### Extract
———
I have come to view whatever I post as the starting point, for our conversations provide such a vast expansion of the original premise, and the more voices, the better.

We are, I sense, all venturing deeper into the great mystery and any way in which we can provide illumination for each other is a great gift.

RachelVB said...

It seems as life is one big in-between. We are always in front of something and behind something. Events, emotions, bad weather, good weather. Tuesdays looking to Fridays. It's got me wondering if we ever live in the "present"? If it's possible for people to live this way? Seconds keeps trailing off and we're always moving forward even if literally we are sitting in an office waiting for the sun to come up.
But there is nothing we can do but get stuck in the waves and hopefully learn how to ride a few of them.
xo
Rachel

Marylinn Kelly said...

Rachel - I think you have touched on the truth - it is all one big in-between. This may not strike you as apropos of anything, but I have been rereading the essays in Thomas Moore's ORIGINAL SELF. He speaks of an odd aspect of the soul's progress, that being it is created more by loss than by gain. "One doesn't understand, and life increases." To me, it tells us that the unfilled spaces, moments, have the richest content. We need to be taken from...some neglect in our defenses..." He reassures me that confusion is a sort of Divine state.

RachelVB said...

wow. I'll have to read that. It sounds really interesting. thanks! I'll have to wrap my brain around the idea that confusion is divinity. It feels at odds with itself. I've always thought of divinity as a sort of calm.

Marylinn Kelly said...
———
[Data listing]
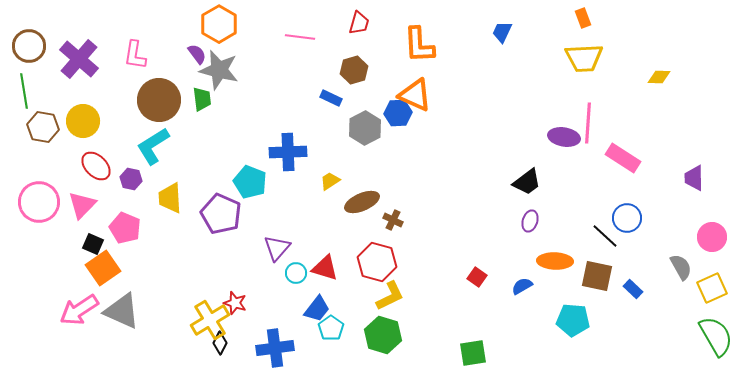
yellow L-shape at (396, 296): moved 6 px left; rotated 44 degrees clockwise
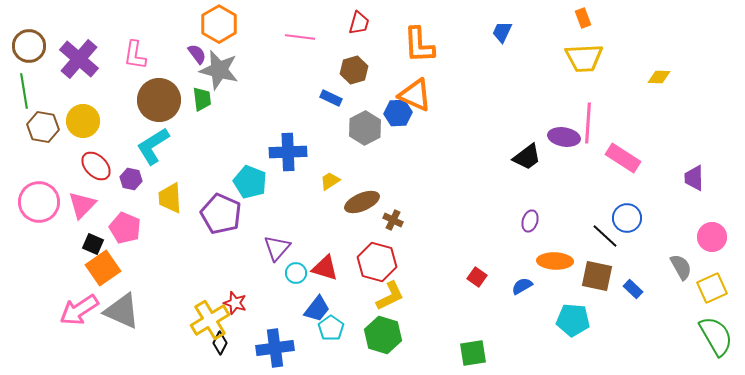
black trapezoid at (527, 182): moved 25 px up
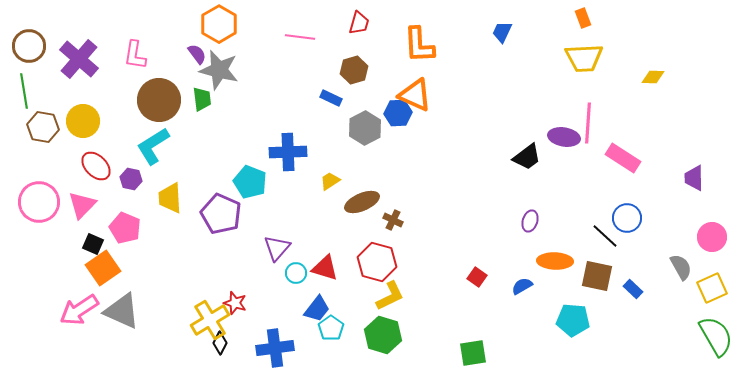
yellow diamond at (659, 77): moved 6 px left
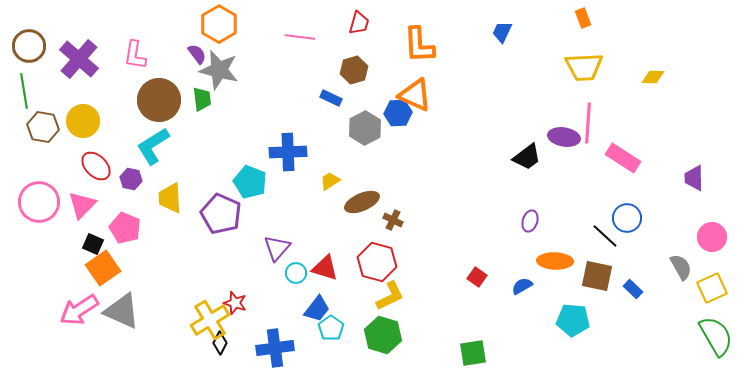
yellow trapezoid at (584, 58): moved 9 px down
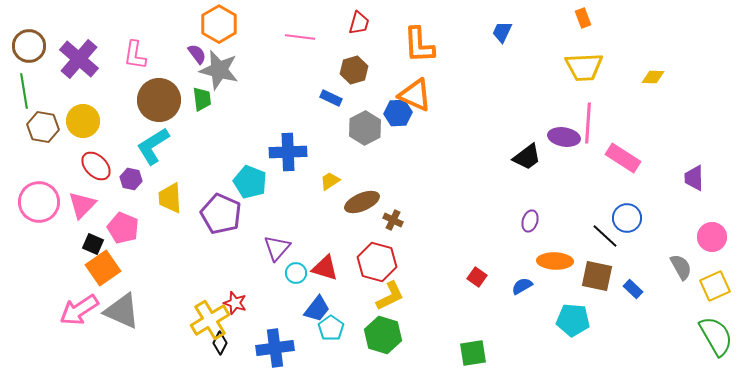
pink pentagon at (125, 228): moved 2 px left
yellow square at (712, 288): moved 3 px right, 2 px up
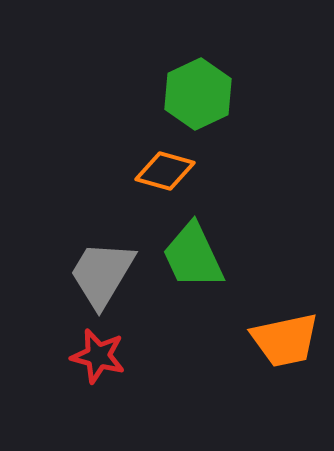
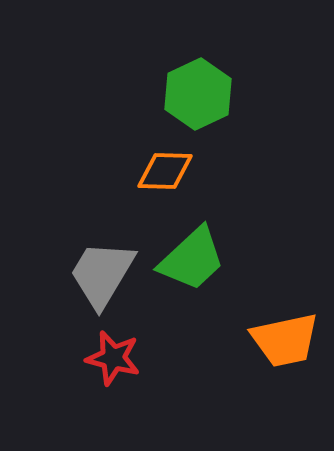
orange diamond: rotated 14 degrees counterclockwise
green trapezoid: moved 1 px left, 3 px down; rotated 108 degrees counterclockwise
red star: moved 15 px right, 2 px down
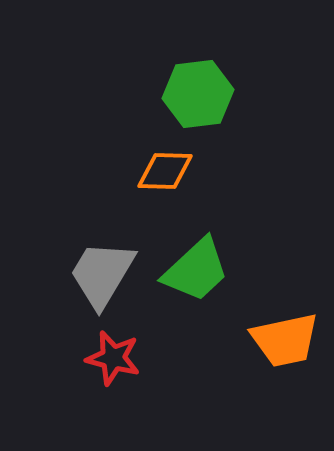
green hexagon: rotated 18 degrees clockwise
green trapezoid: moved 4 px right, 11 px down
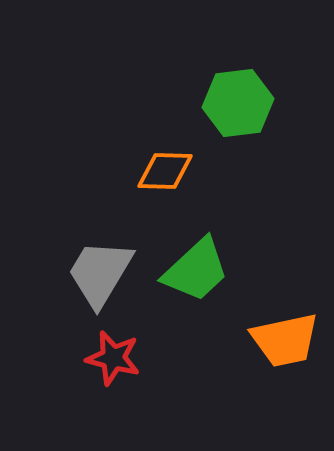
green hexagon: moved 40 px right, 9 px down
gray trapezoid: moved 2 px left, 1 px up
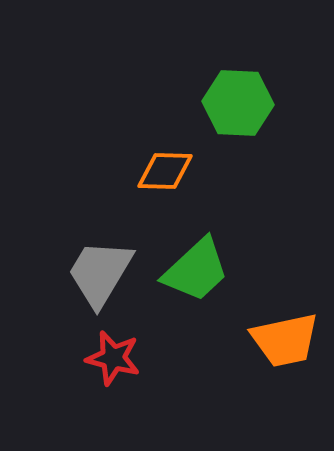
green hexagon: rotated 10 degrees clockwise
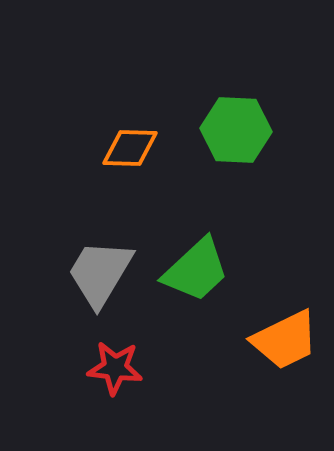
green hexagon: moved 2 px left, 27 px down
orange diamond: moved 35 px left, 23 px up
orange trapezoid: rotated 14 degrees counterclockwise
red star: moved 2 px right, 10 px down; rotated 8 degrees counterclockwise
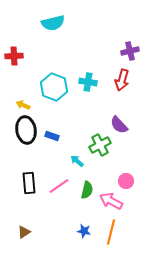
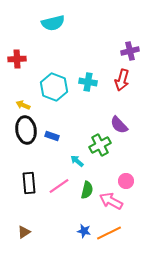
red cross: moved 3 px right, 3 px down
orange line: moved 2 px left, 1 px down; rotated 50 degrees clockwise
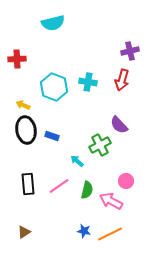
black rectangle: moved 1 px left, 1 px down
orange line: moved 1 px right, 1 px down
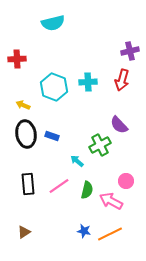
cyan cross: rotated 12 degrees counterclockwise
black ellipse: moved 4 px down
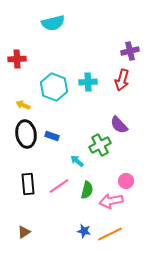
pink arrow: rotated 40 degrees counterclockwise
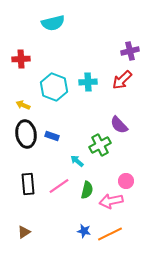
red cross: moved 4 px right
red arrow: rotated 30 degrees clockwise
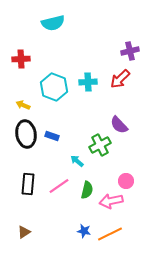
red arrow: moved 2 px left, 1 px up
black rectangle: rotated 10 degrees clockwise
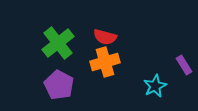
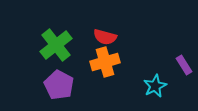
green cross: moved 2 px left, 2 px down
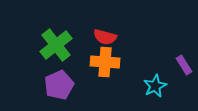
orange cross: rotated 20 degrees clockwise
purple pentagon: rotated 20 degrees clockwise
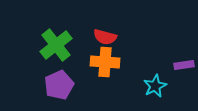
purple rectangle: rotated 66 degrees counterclockwise
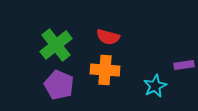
red semicircle: moved 3 px right
orange cross: moved 8 px down
purple pentagon: rotated 24 degrees counterclockwise
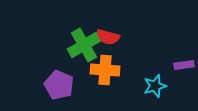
green cross: moved 28 px right; rotated 8 degrees clockwise
cyan star: rotated 10 degrees clockwise
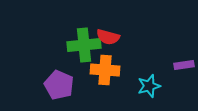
green cross: rotated 24 degrees clockwise
cyan star: moved 6 px left
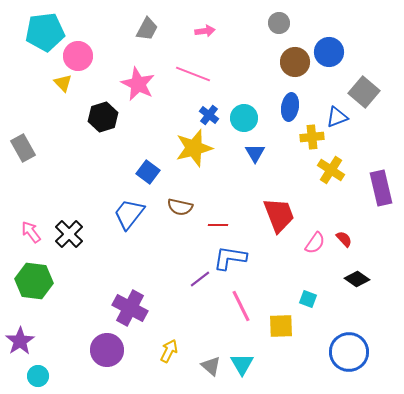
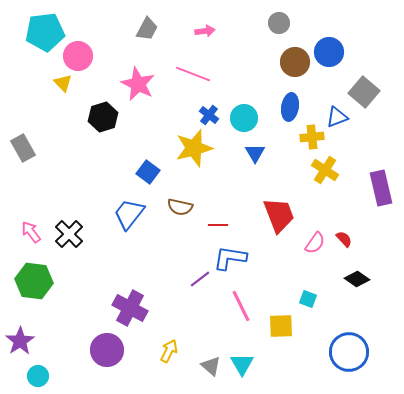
yellow cross at (331, 170): moved 6 px left
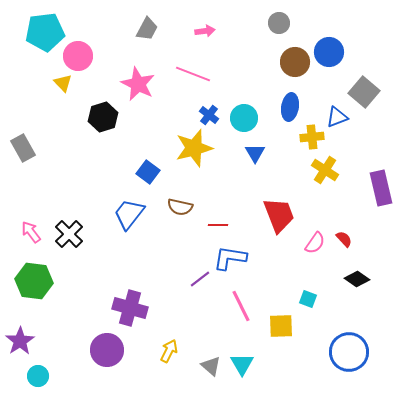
purple cross at (130, 308): rotated 12 degrees counterclockwise
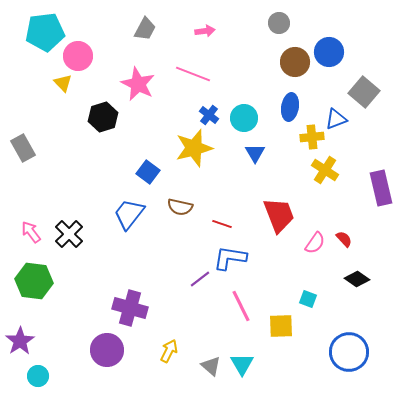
gray trapezoid at (147, 29): moved 2 px left
blue triangle at (337, 117): moved 1 px left, 2 px down
red line at (218, 225): moved 4 px right, 1 px up; rotated 18 degrees clockwise
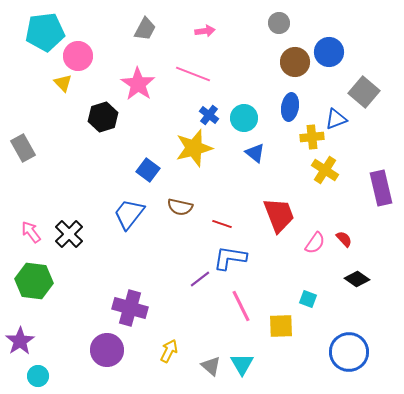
pink star at (138, 84): rotated 8 degrees clockwise
blue triangle at (255, 153): rotated 20 degrees counterclockwise
blue square at (148, 172): moved 2 px up
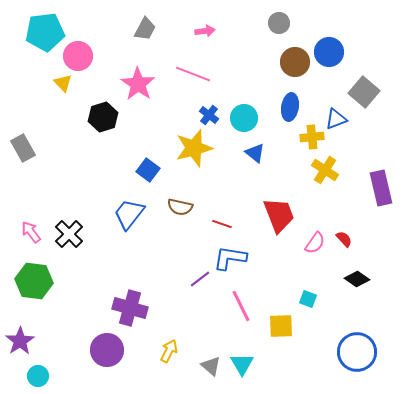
blue circle at (349, 352): moved 8 px right
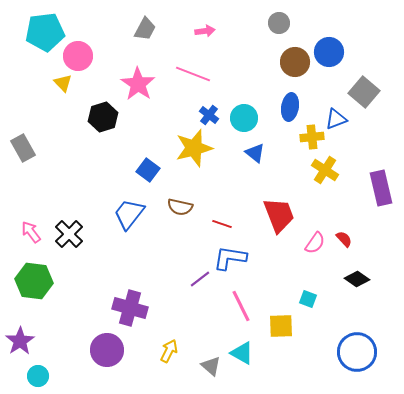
cyan triangle at (242, 364): moved 11 px up; rotated 30 degrees counterclockwise
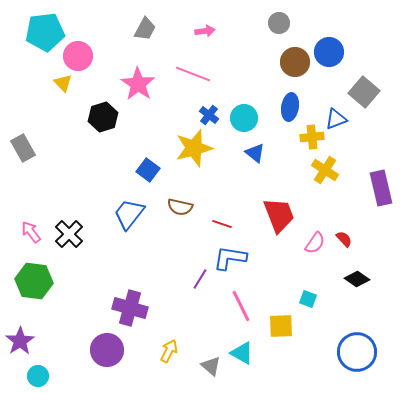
purple line at (200, 279): rotated 20 degrees counterclockwise
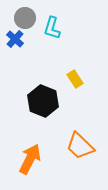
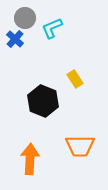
cyan L-shape: rotated 50 degrees clockwise
orange trapezoid: rotated 44 degrees counterclockwise
orange arrow: rotated 24 degrees counterclockwise
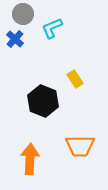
gray circle: moved 2 px left, 4 px up
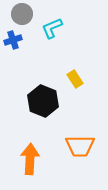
gray circle: moved 1 px left
blue cross: moved 2 px left, 1 px down; rotated 30 degrees clockwise
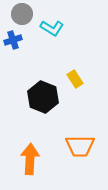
cyan L-shape: rotated 125 degrees counterclockwise
black hexagon: moved 4 px up
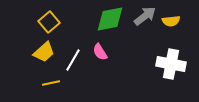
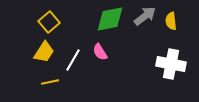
yellow semicircle: rotated 90 degrees clockwise
yellow trapezoid: rotated 15 degrees counterclockwise
yellow line: moved 1 px left, 1 px up
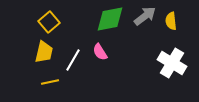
yellow trapezoid: rotated 20 degrees counterclockwise
white cross: moved 1 px right, 1 px up; rotated 20 degrees clockwise
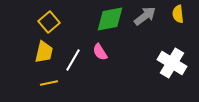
yellow semicircle: moved 7 px right, 7 px up
yellow line: moved 1 px left, 1 px down
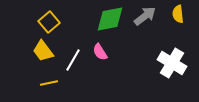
yellow trapezoid: moved 1 px left, 1 px up; rotated 130 degrees clockwise
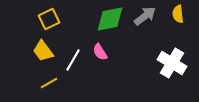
———
### Given instruction A
In the comment thread about life as one big in-between, how does RachelVB say she has always thought of divinity?
### Given instruction B
Extend the comment thread about life as one big in-between, starting right after its final line.
These entries were taken from a different source than the comment thread.

### Response A
She has always thought of divinity as a sort of calm.

### Response B
Rachel - I've read ORIGINAL SELF a few times, only this go-round it seems to say different things than it did before. In my least dithering moments, I believe that ALL is Divinity, so why not confusion. It is such a human state, we are all confronted with it, sometimes seemingly without end. In the sense I speak of, I would say Divinity is what connects us all, not only in calm and bliss but in all our other various conditions. Its presence in unwelcome times may make them more bearable...things going awry would then not be a mistake. This is what I think in my best moments.

RachelVB said...

I love the idea of divinity connecting us all. It's not a state we must work toward like enlightenment, but a state that already is just by us being. We are all in different states of divinity - confusion, anger, happiness, calm. It seems it is our gift then to seek out those in opposite states and hold or be held.
The importance of love and friendship and support for we are all in different states and similar states together.
Thank you, Marylinn.

Marylinn Kelly said...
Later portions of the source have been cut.